Dual-layer cylindrical array of pin–fin microchannels with heat dissipation capacity up to 1200 W/cm2

Abstract

With the advancement of miniaturization and highly integrated microelectronic systems, the increasing heat flux in hotspot areas elevates the risk of thermal failure in chips. In light of this, a novel alternating cylindrical pin–fin array has been embedded in a double-layer cross-flow microchannel heat sink to enhance heat transfer. The research objectives of this study are to ensure that the hotspot temperature does not exceed the safe operating temperature of the chip under high heat flux conditions, while achieving optimal temperature uniformity and minimized pressure drop.

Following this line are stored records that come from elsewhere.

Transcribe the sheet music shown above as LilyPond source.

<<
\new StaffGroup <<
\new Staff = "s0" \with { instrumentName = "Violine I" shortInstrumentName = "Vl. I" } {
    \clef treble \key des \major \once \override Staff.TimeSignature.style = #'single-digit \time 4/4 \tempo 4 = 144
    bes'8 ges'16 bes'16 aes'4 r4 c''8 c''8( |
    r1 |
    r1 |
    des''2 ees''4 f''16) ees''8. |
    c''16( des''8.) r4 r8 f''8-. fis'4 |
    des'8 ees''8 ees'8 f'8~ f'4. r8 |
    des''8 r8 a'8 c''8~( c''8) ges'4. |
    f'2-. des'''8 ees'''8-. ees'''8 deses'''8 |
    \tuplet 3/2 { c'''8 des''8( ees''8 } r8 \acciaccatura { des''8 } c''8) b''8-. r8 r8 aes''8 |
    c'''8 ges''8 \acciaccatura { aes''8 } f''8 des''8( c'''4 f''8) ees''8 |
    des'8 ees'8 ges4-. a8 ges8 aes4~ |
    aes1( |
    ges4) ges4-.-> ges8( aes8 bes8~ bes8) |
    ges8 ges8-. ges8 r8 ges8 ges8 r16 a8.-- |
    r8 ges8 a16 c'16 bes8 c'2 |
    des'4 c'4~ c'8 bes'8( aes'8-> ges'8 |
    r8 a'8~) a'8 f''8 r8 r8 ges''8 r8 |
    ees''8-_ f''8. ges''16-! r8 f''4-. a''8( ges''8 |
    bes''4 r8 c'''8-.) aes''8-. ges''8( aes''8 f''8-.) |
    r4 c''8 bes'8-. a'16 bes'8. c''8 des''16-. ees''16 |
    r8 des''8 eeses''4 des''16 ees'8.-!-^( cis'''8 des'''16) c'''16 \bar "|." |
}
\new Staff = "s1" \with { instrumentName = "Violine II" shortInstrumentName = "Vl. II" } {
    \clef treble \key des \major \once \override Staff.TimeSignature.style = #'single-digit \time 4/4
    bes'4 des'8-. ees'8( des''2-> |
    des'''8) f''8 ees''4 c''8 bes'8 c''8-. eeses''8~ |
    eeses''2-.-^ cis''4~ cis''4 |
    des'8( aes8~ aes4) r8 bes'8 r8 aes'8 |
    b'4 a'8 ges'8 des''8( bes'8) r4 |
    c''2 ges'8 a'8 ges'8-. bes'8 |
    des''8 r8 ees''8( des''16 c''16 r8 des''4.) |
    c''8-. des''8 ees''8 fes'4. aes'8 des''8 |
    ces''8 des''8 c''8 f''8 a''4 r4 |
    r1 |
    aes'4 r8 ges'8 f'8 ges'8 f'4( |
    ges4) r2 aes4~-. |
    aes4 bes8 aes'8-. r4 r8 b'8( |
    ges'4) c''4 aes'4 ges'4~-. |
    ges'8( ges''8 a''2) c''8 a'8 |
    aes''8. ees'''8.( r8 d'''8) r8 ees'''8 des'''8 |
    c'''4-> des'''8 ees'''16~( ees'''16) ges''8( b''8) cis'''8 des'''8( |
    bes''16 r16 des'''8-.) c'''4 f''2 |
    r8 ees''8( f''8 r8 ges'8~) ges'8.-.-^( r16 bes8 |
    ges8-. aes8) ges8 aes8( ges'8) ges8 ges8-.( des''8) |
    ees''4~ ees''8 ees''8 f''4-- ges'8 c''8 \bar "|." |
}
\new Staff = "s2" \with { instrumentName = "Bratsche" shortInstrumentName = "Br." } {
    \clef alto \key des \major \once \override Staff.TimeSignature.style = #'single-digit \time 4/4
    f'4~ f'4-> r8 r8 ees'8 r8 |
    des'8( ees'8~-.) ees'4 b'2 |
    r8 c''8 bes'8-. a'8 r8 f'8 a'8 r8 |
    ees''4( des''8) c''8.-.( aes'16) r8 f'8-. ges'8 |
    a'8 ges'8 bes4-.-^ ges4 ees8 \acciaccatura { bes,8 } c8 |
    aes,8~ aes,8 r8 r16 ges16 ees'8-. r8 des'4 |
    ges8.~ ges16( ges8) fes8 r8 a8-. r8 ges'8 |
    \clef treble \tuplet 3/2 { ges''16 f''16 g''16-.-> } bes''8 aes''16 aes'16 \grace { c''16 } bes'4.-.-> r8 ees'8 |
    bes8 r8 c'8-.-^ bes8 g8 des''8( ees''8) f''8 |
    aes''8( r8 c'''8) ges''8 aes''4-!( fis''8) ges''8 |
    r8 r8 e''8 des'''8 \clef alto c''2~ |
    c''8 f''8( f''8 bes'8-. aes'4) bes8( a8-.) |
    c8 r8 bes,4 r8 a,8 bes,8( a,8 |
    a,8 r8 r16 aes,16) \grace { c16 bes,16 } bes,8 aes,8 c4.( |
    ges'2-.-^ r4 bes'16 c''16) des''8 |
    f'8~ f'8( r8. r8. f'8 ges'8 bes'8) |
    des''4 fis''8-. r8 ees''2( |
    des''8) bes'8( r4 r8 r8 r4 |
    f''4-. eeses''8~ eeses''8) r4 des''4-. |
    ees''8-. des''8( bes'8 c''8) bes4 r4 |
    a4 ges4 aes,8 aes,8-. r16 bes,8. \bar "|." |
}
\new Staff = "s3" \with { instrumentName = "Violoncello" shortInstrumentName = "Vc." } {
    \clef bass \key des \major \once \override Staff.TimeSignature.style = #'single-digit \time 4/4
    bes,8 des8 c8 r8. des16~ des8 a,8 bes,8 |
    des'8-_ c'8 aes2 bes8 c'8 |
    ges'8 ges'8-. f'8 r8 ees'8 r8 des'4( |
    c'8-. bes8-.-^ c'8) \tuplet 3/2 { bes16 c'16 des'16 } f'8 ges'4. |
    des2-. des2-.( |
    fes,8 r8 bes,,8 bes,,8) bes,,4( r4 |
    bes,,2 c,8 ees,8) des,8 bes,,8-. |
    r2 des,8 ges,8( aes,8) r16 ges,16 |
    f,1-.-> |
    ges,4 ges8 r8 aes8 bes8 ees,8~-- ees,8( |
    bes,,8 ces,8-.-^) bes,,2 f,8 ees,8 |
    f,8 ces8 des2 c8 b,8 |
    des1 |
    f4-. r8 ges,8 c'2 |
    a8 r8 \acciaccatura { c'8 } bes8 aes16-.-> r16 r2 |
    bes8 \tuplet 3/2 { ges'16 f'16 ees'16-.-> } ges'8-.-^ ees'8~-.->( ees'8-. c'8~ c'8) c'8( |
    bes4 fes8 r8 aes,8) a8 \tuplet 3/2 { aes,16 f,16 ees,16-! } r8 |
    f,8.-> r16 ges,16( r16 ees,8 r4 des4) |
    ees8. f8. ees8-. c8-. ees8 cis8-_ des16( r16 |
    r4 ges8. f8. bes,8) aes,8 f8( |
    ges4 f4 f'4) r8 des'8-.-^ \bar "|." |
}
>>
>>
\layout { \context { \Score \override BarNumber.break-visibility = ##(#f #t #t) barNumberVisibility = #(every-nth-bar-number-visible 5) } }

To this end, the study first investigates the effects of different boundary conditions on the thermal performance of cross-flow microchannel heat sinks, and compares the heat transfer performance between cylindrical pin–fin microchannel heat sinks and conventional double-layer microchannel heat sinks. The results demonstrate that a cylindrical pin–fin array double-layer cross-flow microchannel heat sink using deionized water as coolant successfully removes a heat flux of 1200 W/cm² from a 2 × 2 mm² hotspot area. Notably, the arrangement of counter-flow in the upper and lower layers resolves the temperature gradient along the flow direction observed in unidirectional flow systems. Compared to co-flow microchannel heat sinks, the cross-flow configuration improves temperature uniformity by 1.15 %, and enhances the heat transfer coefficient to 35.56 kW/m²·K. Furthermore, a strong positive correlation exists between the heat transfer coefficient and Reynolds number. Variations in Re values induce a maximum pressure drop of 6.5 kPa while reducing the total thermal resistance to 0.44 K·cm²/W (conductive resistance: 0.238 K·cm²/W; convective resistance: 0.123 K·cm²/W).